The spindle grille was given special attention, while the cabin was stretched horizontally and embraced by muscular rear-shoulder surfaces for a unique cockpit-like window graphic. The hybrid-powered LF-LC won the EyesOn Design Award for best concept vehicle design at the 2012 NAAS, and its production version, the Lexus LC 500, won the best production vehicle design award in 2015. Marvel’s®  2018 Black Panther movie was also another moment in time when the LC 500 with its beauty and unique features captured the hearts of many Lexus customers and fans alike.

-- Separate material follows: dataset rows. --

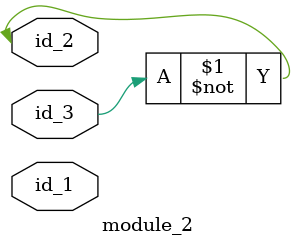
<source format=v>
module module_0;
  wire id_1;
  assign id_1 = id_1;
  wire id_2;
  assign id_2 = id_1;
  wire id_3, id_4 = id_2;
endmodule
module module_1 (
    id_1,
    id_2,
    id_3,
    id_4,
    id_5,
    id_6,
    id_7,
    id_8
);
  input wire id_8;
  input wire id_7;
  output wire id_6;
  inout wire id_5;
  inout wire id_4;
  output wire id_3;
  inout wire id_2;
  inout wire id_1;
  wire id_9;
  module_0 modCall_1 ();
endmodule
module module_2 (
    id_1,
    id_2,
    id_3
);
  input wire id_3;
  inout wire id_2;
  input wire id_1;
  not primCall (id_2, id_3);
  module_0 modCall_1 ();
endmodule

</source>
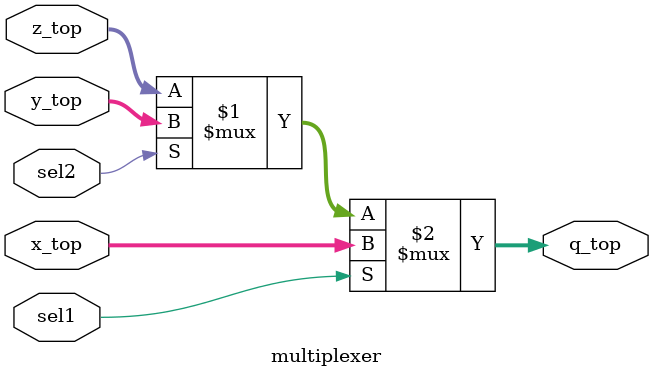
<source format=v>
`define WIDTH 2

module multiplexer (
	input 	 			 sel1,
	input 	 			 sel2,
	input   [`WIDTH-1:0] x_top, 
	input   [`WIDTH-1:0] y_top,
	input   [`WIDTH-1:0] z_top,
	output  [`WIDTH-1:0] q_top
);

	assign q_top = (sel1) ? x_top : 
				   (sel2) ? y_top :
				   			z_top;

endmodule

</source>
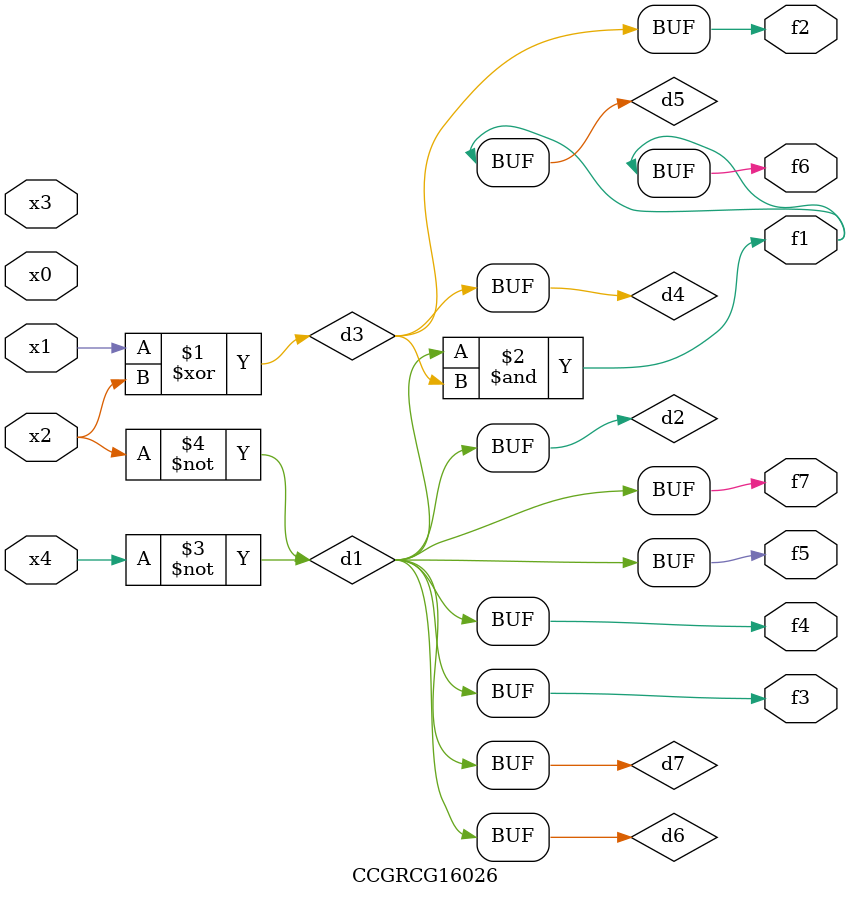
<source format=v>
module CCGRCG16026(
	input x0, x1, x2, x3, x4,
	output f1, f2, f3, f4, f5, f6, f7
);

	wire d1, d2, d3, d4, d5, d6, d7;

	not (d1, x4);
	not (d2, x2);
	xor (d3, x1, x2);
	buf (d4, d3);
	and (d5, d1, d3);
	buf (d6, d1, d2);
	buf (d7, d2);
	assign f1 = d5;
	assign f2 = d4;
	assign f3 = d7;
	assign f4 = d7;
	assign f5 = d7;
	assign f6 = d5;
	assign f7 = d7;
endmodule

</source>
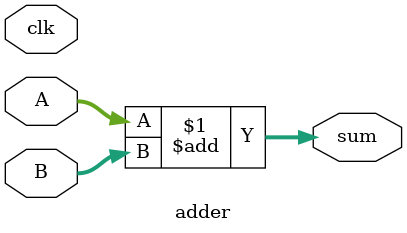
<source format=v>
`timescale 1ns / 1ps

module adder(
input clk,
input [31:0] A,
input [31:0] B,
output [31:0] sum
);

assign sum = A+B;


endmodule
</source>
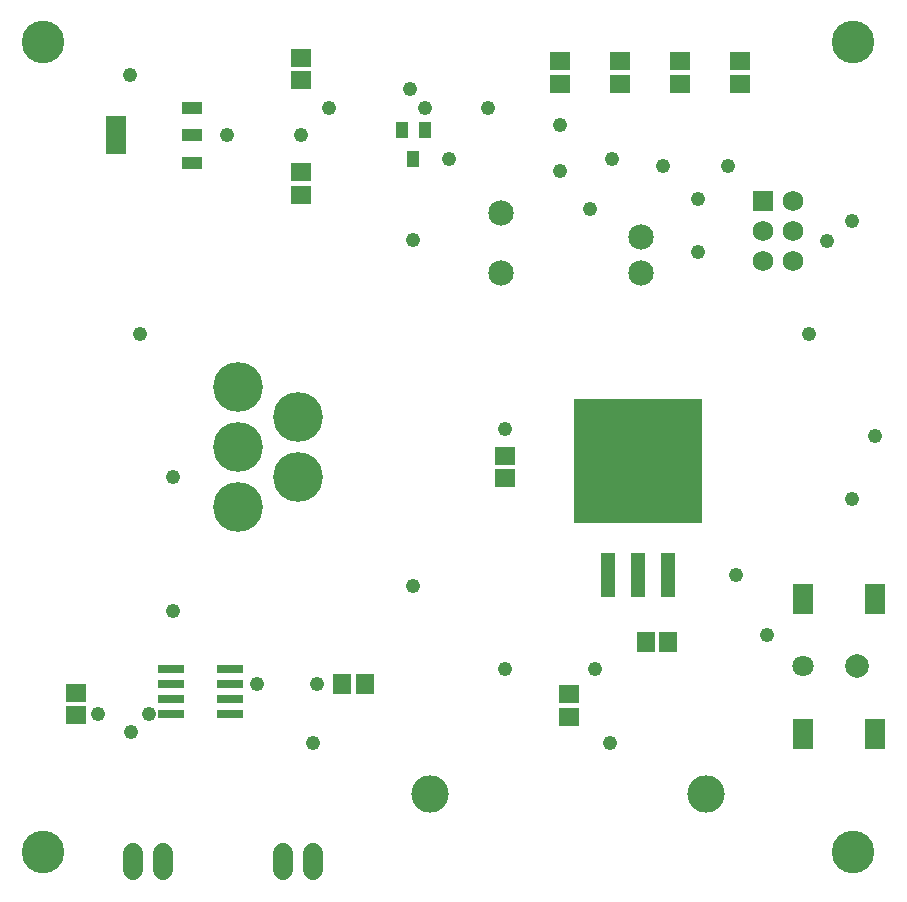
<source format=gts>
G75*
%MOIN*%
%OFA0B0*%
%FSLAX25Y25*%
%IPPOS*%
%LPD*%
%AMOC8*
5,1,8,0,0,1.08239X$1,22.5*
%
%ADD10C,0.14200*%
%ADD11R,0.06706X0.05918*%
%ADD12R,0.05918X0.06706*%
%ADD13R,0.06706X0.10249*%
%ADD14C,0.07099*%
%ADD15C,0.07887*%
%ADD16R,0.04343X0.05524*%
%ADD17R,0.04600X0.14600*%
%ADD18R,0.43000X0.41600*%
%ADD19R,0.07100X0.04100*%
%ADD20R,0.07100X0.13000*%
%ADD21C,0.16611*%
%ADD22C,0.12500*%
%ADD23R,0.08600X0.03000*%
%ADD24R,0.06824X0.06824*%
%ADD25C,0.06824*%
%ADD26C,0.08477*%
%ADD27C,0.06737*%
%ADD28C,0.04762*%
D10*
X0018800Y0018800D03*
X0018800Y0288800D03*
X0288800Y0288800D03*
X0288800Y0018800D03*
D11*
X0194050Y0064060D03*
X0194050Y0071540D03*
X0172800Y0143560D03*
X0172800Y0151040D03*
X0104800Y0238060D03*
X0104800Y0245540D03*
X0104800Y0276310D03*
X0104800Y0283790D03*
X0191300Y0282540D03*
X0191300Y0275060D03*
X0211300Y0275060D03*
X0211300Y0282540D03*
X0231300Y0282540D03*
X0231300Y0275060D03*
X0251300Y0275060D03*
X0251300Y0282540D03*
X0029800Y0072040D03*
X0029800Y0064560D03*
D12*
X0118560Y0074800D03*
X0126040Y0074800D03*
X0219810Y0088800D03*
X0227290Y0088800D03*
D13*
X0272292Y0103241D03*
X0296308Y0103241D03*
X0296308Y0058359D03*
X0272292Y0058359D03*
D14*
X0272292Y0080800D03*
D15*
X0290009Y0080800D03*
D16*
X0142300Y0250076D03*
X0138560Y0259524D03*
X0146040Y0259524D03*
D17*
X0207300Y0111200D03*
X0217300Y0111200D03*
X0227300Y0111200D03*
D18*
X0217300Y0149300D03*
D19*
X0068400Y0248745D03*
X0068400Y0257800D03*
X0068400Y0266855D03*
D20*
X0043200Y0257800D03*
D21*
X0083800Y0173800D03*
X0083800Y0153800D03*
X0103800Y0143800D03*
X0083800Y0133800D03*
X0103800Y0163800D03*
D22*
X0147800Y0038300D03*
X0239800Y0038300D03*
D23*
X0081000Y0064800D03*
X0081000Y0069800D03*
X0081000Y0074800D03*
X0081000Y0079800D03*
X0061600Y0079800D03*
X0061600Y0074800D03*
X0061600Y0069800D03*
X0061600Y0064800D03*
D24*
X0258800Y0235800D03*
D25*
X0258800Y0225800D03*
X0258800Y0215800D03*
X0268800Y0215800D03*
X0268800Y0225800D03*
X0268800Y0235800D03*
D26*
X0218225Y0224005D03*
X0218225Y0211800D03*
X0171375Y0211800D03*
X0171375Y0231879D03*
D27*
X0108800Y0018769D02*
X0108800Y0012831D01*
X0098800Y0012831D02*
X0098800Y0018769D01*
X0058800Y0018769D02*
X0058800Y0012831D01*
X0048800Y0012831D02*
X0048800Y0018769D01*
D28*
X0048300Y0058800D03*
X0054300Y0064800D03*
X0037300Y0064800D03*
X0062300Y0099300D03*
X0090300Y0074800D03*
X0110300Y0074800D03*
X0108800Y0055300D03*
X0142050Y0107550D03*
X0172800Y0080050D03*
X0202800Y0080050D03*
X0207800Y0055300D03*
X0260300Y0091300D03*
X0249950Y0111200D03*
X0288550Y0136550D03*
X0296300Y0157550D03*
X0274050Y0191550D03*
X0280300Y0222550D03*
X0288550Y0229300D03*
X0247050Y0247550D03*
X0237050Y0236550D03*
X0225550Y0247550D03*
X0208550Y0250050D03*
X0191300Y0245800D03*
X0201050Y0233300D03*
X0191300Y0261300D03*
X0167300Y0267050D03*
X0154050Y0250050D03*
X0146050Y0267050D03*
X0141300Y0273300D03*
X0114050Y0267050D03*
X0104800Y0257800D03*
X0080050Y0257800D03*
X0047800Y0278050D03*
X0051050Y0191550D03*
X0062300Y0143800D03*
X0142300Y0223050D03*
X0172800Y0160050D03*
X0237050Y0219050D03*
M02*

</source>
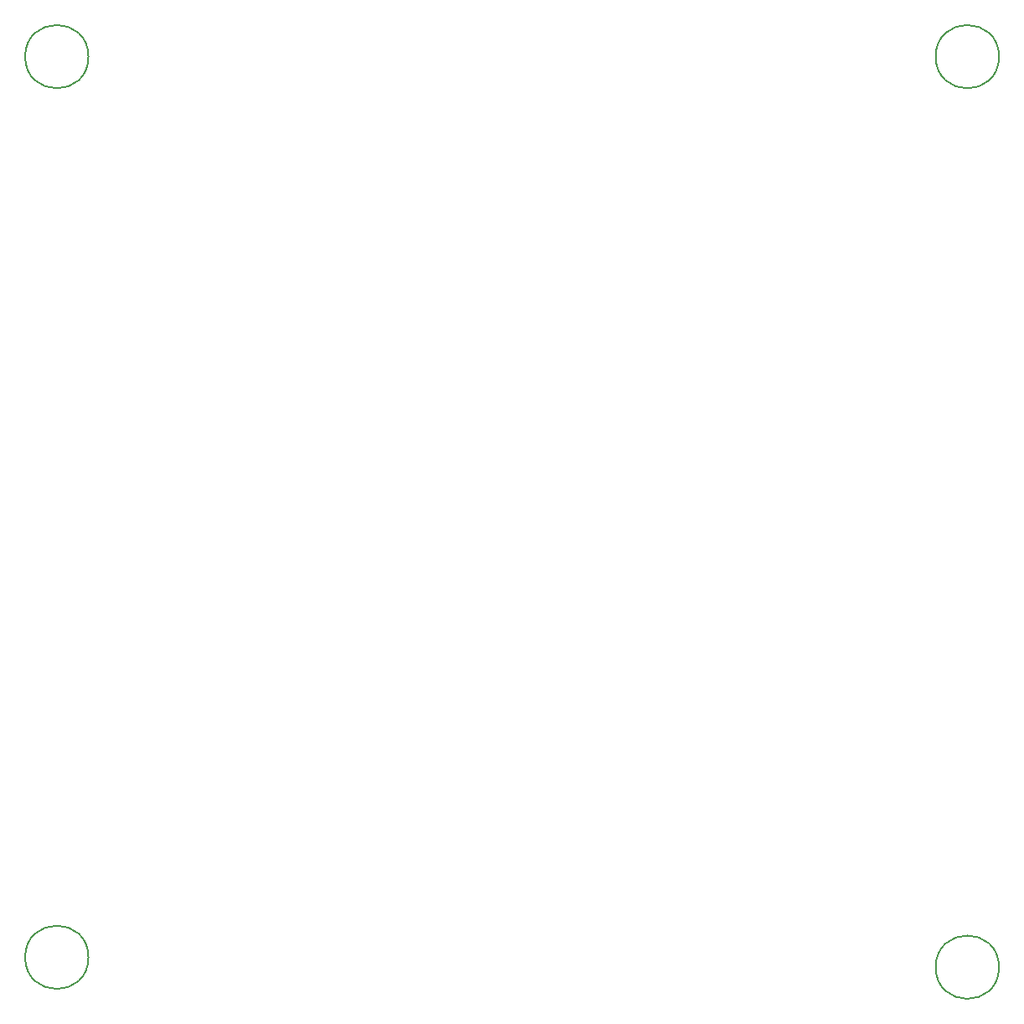
<source format=gbr>
%TF.GenerationSoftware,KiCad,Pcbnew,(6.0.1)*%
%TF.CreationDate,2023-02-05T18:59:54-08:00*%
%TF.ProjectId,Energy Monitor - Transformer PCB R2,456e6572-6779-4204-9d6f-6e69746f7220,rev?*%
%TF.SameCoordinates,Original*%
%TF.FileFunction,Other,Comment*%
%FSLAX46Y46*%
G04 Gerber Fmt 4.6, Leading zero omitted, Abs format (unit mm)*
G04 Created by KiCad (PCBNEW (6.0.1)) date 2023-02-05 18:59:54*
%MOMM*%
%LPD*%
G01*
G04 APERTURE LIST*
%ADD10C,0.150000*%
G04 APERTURE END LIST*
D10*
%TO.C,H4*%
X149200000Y-54000000D02*
G75*
G03*
X149200000Y-54000000I-3200000J0D01*
G01*
%TO.C,H3*%
X57200000Y-145000000D02*
G75*
G03*
X57200000Y-145000000I-3200000J0D01*
G01*
%TO.C,H2*%
X149200000Y-146000000D02*
G75*
G03*
X149200000Y-146000000I-3200000J0D01*
G01*
%TO.C,H1*%
X57200000Y-54000000D02*
G75*
G03*
X57200000Y-54000000I-3200000J0D01*
G01*
%TD*%
M02*

</source>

2014 Toyota FT-1 Concept/2020 Toyota Supra
The FT-1 Concept was a passion project for Calty’s designers, who wanted to create a successor to the Toyota Supra. After producing hundreds of sketches and receiving approval from then-TMC President Akio Toyoda, they developed a full-size model of the front engine/rear drive (FR) sports car with F1-inspired design elements and track-ready features. The concept sports car possessed classic FR proportions with a “function-sculpting” design language with influence from the iconic Toyota 2000GT and fourth-generation Supra (A80). The Gran Turismo® driving game also created a digital version of the FT-1. Unveiled at the 2013 North American Auto Show, the FT-1 generated excitement and speculation that it would be the fifth-generation Supra. In 2019, the 2020 Toyota GR Supra production vehicle was unveiled, looking similar to the FT-1 and powered by an inline-6 engine producing 335 horsepower and 365 lb.-ft. of torque.

2010s Toyota GR Supra Sports Concept Proposal
Calty designed a super sports car for Toyota Gazoo Racing that utilized hybrid technology developed through the company’s participation in the FIA® World Endurance Championship. The GR Super Sport Concept was intended to share many of its key components with Toyota’s TS050 Hybrid race car, including a twin-turbocharged V-6 engine and a Toyota Hybrid System racing powertrain. A similar-looking car with elements of Calty’s proposal was revealed at the 2018 Tokyo Auto Salon, but the GR Super Sports Concept never made it to production.

2021 Lexus Electrified Sport
In December 2021, then-TMC President Akio Toyoda unveiled a fleet of future BEV concepts, including the Lexus Electrified Sports Car set for release in 2030. Designed by Calty as the spiritual successor to the iconic Lexus LFA supercar, it was inspired by “Racing Art” and features dynamic lines. The front has a sleek grille-less design, while the rear has a unique extractor/taillight treatment. With bold proportions and a low ride height, it symbolizes the future sporting nature of the Lexus brand.

2022 Toyota GR 86
In 2012, Toyota brought back the “86” name after a 25-year absence. The car was initially called Scion FR-S but was later changed to Toyota 86 and then GR 86. Calty created a full-size model, emphasizing the authenticity of the low boxer engine and center hood.